> Dataset content

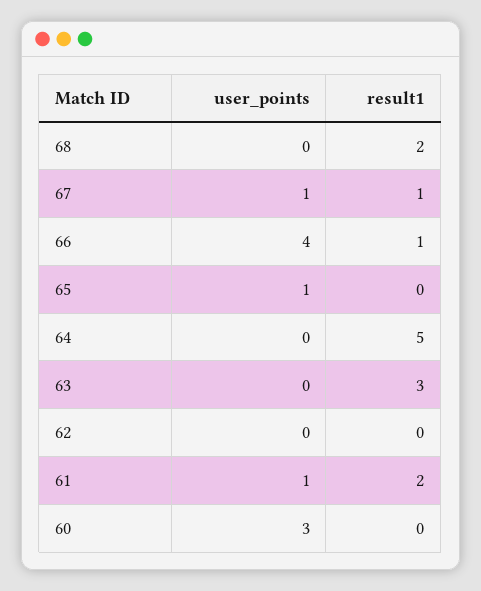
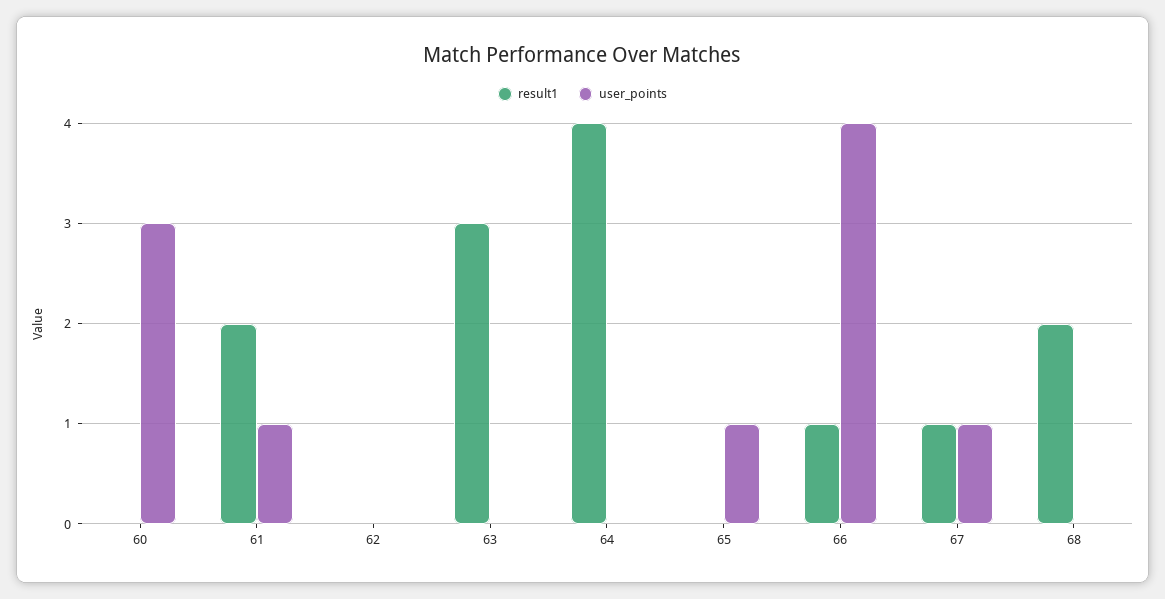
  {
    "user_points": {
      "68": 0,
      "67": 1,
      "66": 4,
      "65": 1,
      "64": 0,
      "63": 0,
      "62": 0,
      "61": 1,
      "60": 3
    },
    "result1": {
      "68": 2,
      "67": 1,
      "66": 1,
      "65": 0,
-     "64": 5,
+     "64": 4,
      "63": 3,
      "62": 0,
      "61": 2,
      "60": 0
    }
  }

* * *

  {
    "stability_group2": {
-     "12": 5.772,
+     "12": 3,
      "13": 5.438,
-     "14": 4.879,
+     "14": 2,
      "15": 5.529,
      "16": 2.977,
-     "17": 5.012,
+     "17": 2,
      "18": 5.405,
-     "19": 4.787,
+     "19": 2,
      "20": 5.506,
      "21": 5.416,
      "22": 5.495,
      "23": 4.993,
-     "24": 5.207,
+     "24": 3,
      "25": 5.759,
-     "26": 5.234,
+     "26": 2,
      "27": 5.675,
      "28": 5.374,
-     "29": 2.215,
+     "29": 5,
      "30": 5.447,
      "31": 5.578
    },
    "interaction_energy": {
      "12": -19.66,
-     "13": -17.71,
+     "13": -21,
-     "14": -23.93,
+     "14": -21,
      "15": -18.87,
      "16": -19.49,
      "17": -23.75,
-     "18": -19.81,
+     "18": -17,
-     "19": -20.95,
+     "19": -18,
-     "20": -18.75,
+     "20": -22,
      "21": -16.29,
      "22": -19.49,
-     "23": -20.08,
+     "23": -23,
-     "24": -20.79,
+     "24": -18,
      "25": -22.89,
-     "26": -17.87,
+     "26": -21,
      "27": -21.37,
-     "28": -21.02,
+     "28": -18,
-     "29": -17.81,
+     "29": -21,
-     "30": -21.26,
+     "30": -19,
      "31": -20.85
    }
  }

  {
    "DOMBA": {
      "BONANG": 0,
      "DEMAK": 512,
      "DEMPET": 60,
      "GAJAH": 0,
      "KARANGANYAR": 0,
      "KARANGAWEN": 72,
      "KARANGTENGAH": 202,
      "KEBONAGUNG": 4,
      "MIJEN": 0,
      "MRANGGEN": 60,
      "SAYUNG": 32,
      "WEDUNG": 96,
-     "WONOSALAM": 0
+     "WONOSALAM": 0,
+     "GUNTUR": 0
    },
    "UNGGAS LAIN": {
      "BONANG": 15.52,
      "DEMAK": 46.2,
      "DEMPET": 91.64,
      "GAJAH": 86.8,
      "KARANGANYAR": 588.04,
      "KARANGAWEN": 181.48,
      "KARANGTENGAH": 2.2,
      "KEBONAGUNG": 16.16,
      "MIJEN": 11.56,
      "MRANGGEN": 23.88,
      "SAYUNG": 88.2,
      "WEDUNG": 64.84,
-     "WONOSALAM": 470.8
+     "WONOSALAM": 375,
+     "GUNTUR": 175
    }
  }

> Written task
Once you have found every line above holding the word "WONOSALAM", copy those lines.

> Your solution
-     "WONOSALAM": 0
+     "WONOSALAM": 0,
-     "WONOSALAM": 470.8
+     "WONOSALAM": 375,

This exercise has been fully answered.